(DATA FOR THIS TASK Opens)

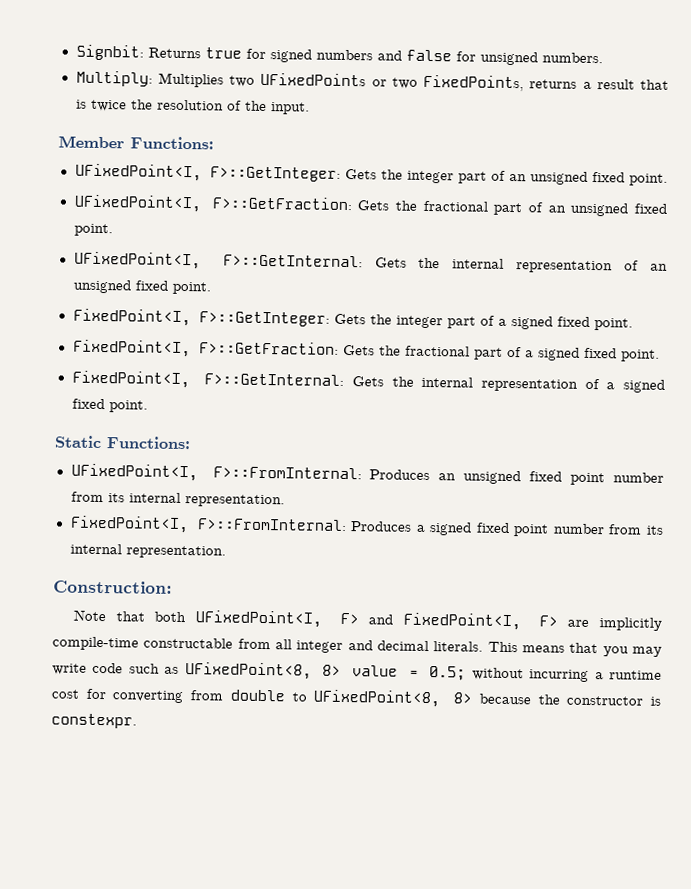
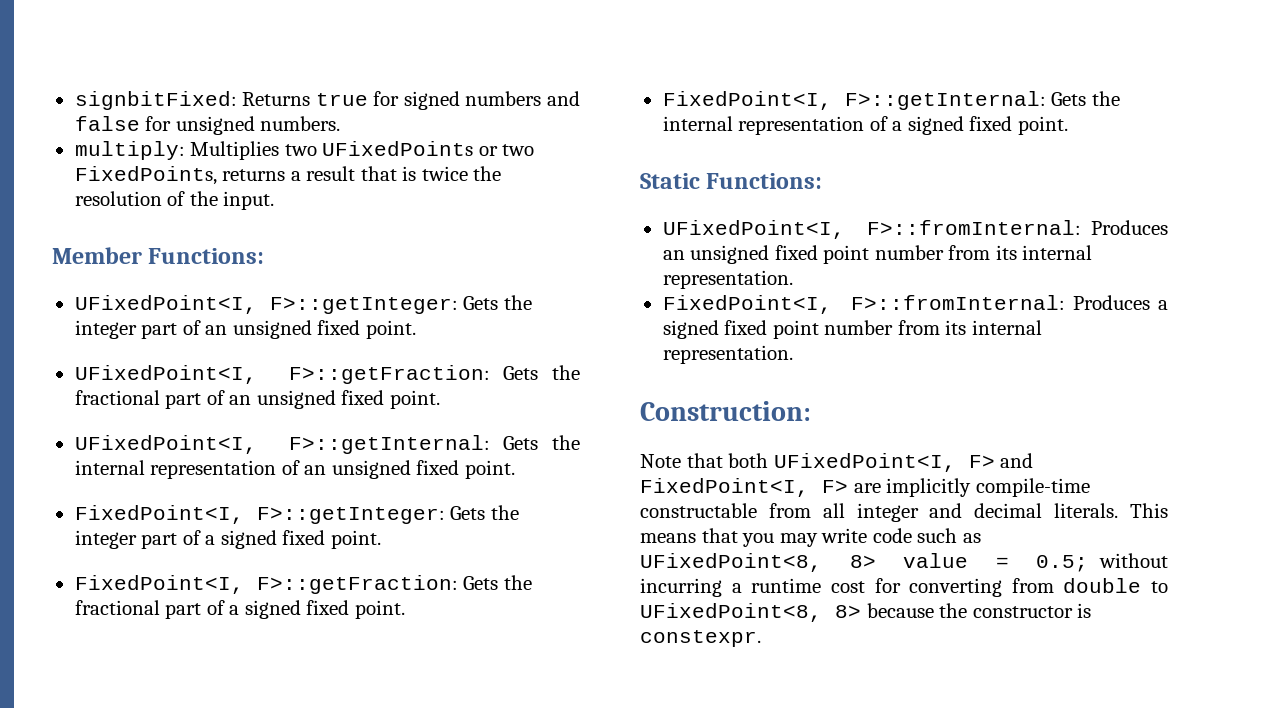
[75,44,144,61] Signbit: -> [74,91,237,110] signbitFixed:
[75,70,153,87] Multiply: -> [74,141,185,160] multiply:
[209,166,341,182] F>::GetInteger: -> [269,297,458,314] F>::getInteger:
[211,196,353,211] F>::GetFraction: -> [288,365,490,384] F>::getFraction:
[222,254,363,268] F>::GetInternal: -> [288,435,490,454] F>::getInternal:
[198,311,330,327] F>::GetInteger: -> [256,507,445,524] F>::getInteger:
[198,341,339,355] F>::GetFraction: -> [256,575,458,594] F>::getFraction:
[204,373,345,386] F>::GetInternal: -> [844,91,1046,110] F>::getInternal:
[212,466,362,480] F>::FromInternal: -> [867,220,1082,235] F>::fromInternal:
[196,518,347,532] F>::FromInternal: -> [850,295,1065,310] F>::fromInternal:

(DATA FOR THIS TASK Closes)

▸ TASK DIRECTIONS: Look through the data and gather every line with the string "getInteger" in it.

▸ THE ANSWER:
[209,166,341,182] F>::GetInteger: -> [269,297,458,314] F>::getInteger:
[198,311,330,327] F>::GetInteger: -> [256,507,445,524] F>::getInteger:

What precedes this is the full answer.